### TASK REQUIREMENTS
Wherever the word "buildings" shows up in the data, report the line it sits in.

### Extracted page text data
<<<<

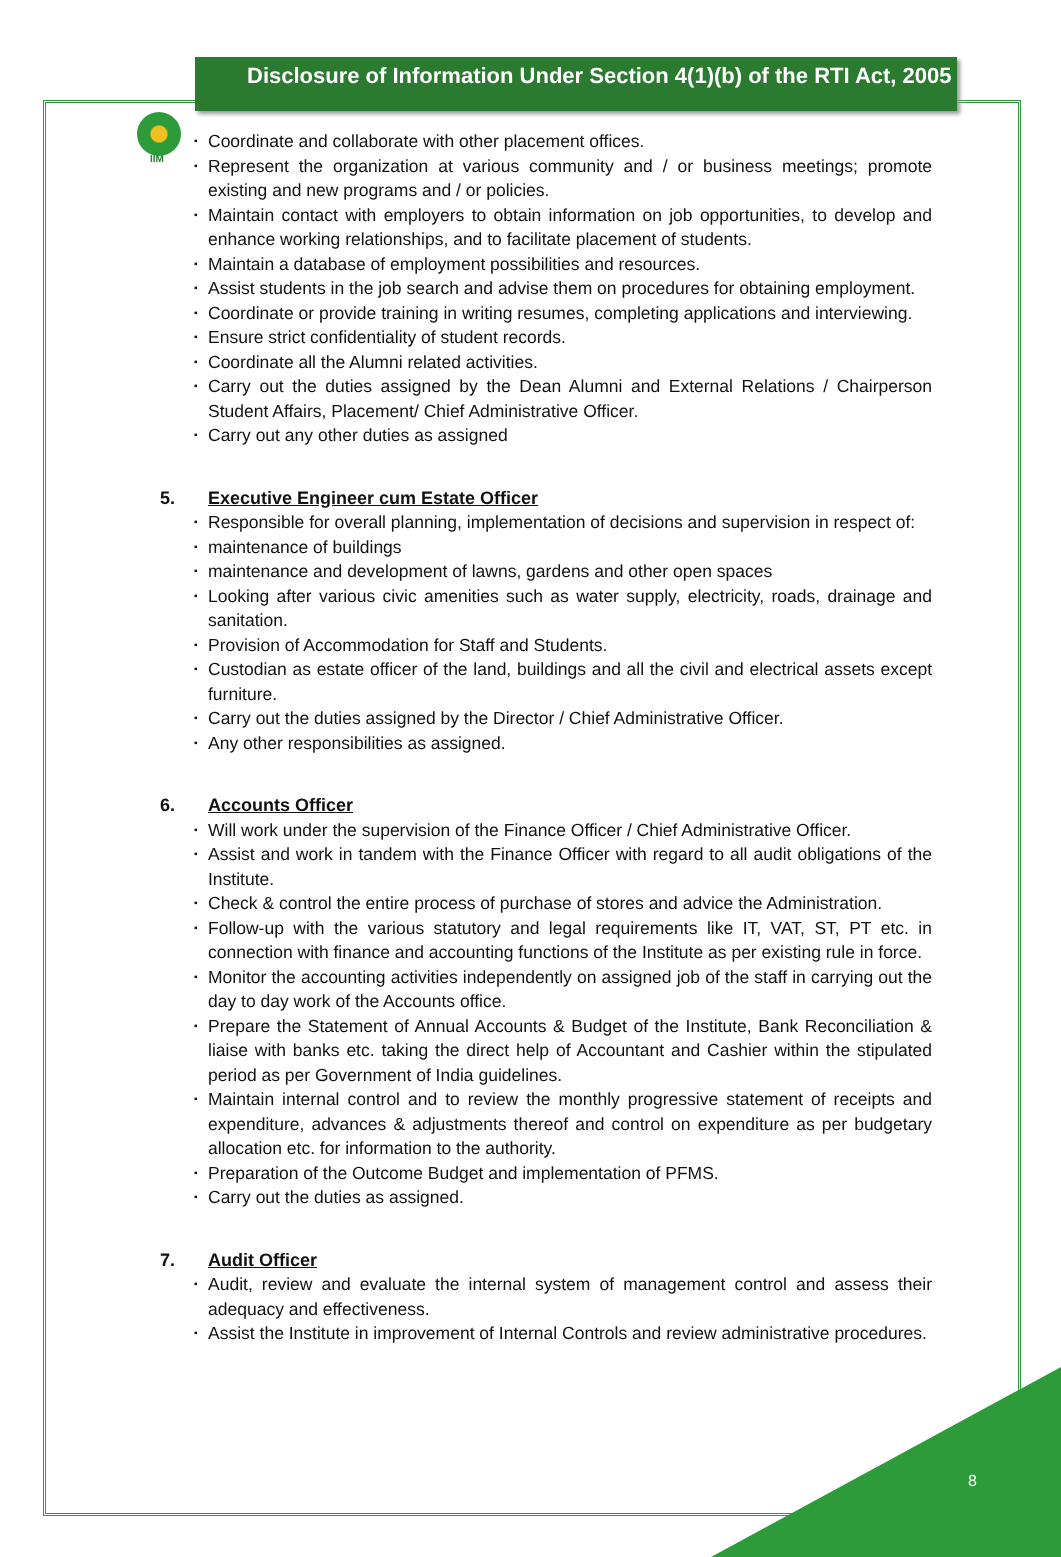IIM
Disclosure of Information Under Section 4(1)(b) of the RTI Act, 2005
▪ Coordinate and collaborate with other placement offices.
▪ Represent the organization at various community and / or business meetings; promote existing and new programs and / or policies.
▪ Maintain contact with employers to obtain information on job opportunities, to develop and enhance working relationships, and to facilitate placement of students.
▪ Maintain a database of employment possibilities and resources.
▪ Assist students in the job search and advise them on procedures for obtaining employment.
▪ Coordinate or provide training in writing resumes, completing applications and interviewing.
▪ Ensure strict confidentiality of student records.
▪ Coordinate all the Alumni related activities.
▪ Carry out the duties assigned by the Dean Alumni and External Relations / Chairperson Student Affairs, Placement/ Chief Administrative Officer.
▪ Carry out any other duties as assigned
5. Executive Engineer cum Estate Officer
▪ Responsible for overall planning, implementation of decisions and supervision in respect of:
▪ maintenance of buildings
▪ maintenance and development of lawns, gardens and other open spaces
▪ Looking after various civic amenities such as water supply, electricity, roads, drainage and sanitation.
▪ Provision of Accommodation for Staff and Students.
▪ Custodian as estate officer of the land, buildings and all the civil and electrical assets except furniture.
▪ Carry out the duties assigned by the Director / Chief Administrative Officer.
▪ Any other responsibilities as assigned.
6. Accounts Officer
▪ Will work under the supervision of the Finance Officer / Chief Administrative Officer.
▪ Assist and work in tandem with the Finance Officer with regard to all audit obligations of the Institute.
▪ Check & control the entire process of purchase of stores and advice the Administration.
▪ Follow-up with the various statutory and legal requirements like IT, VAT, ST, PT etc. in connection with finance and accounting functions of the Institute as per existing rule in force.
▪ Monitor the accounting activities independently on assigned job of the staff in carrying out the day to day work of the Accounts office.
▪ Prepare the Statement of Annual Accounts & Budget of the Institute, Bank Reconciliation & liaise with banks etc. taking the direct help of Accountant and Cashier within the stipulated period as per Government of India guidelines.
▪ Maintain internal control and to review the monthly progressive statement of receipts and expenditure, advances & adjustments thereof and control on expenditure as per budgetary allocation etc. for information to the authority.
▪ Preparation of the Outcome Budget and implementation of PFMS.
▪ Carry out the duties as assigned.
7. Audit Officer
▪ Audit, review and evaluate the internal system of management control and assess their adequacy and effectiveness.
▪ Assist the Institute in improvement of Internal Controls and review administrative procedures.
8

>>>>

### RESPONSE BOX
▪ maintenance of buildings
▪ Custodian as estate officer of the land, buildings and all the civil and electrical assets except furniture.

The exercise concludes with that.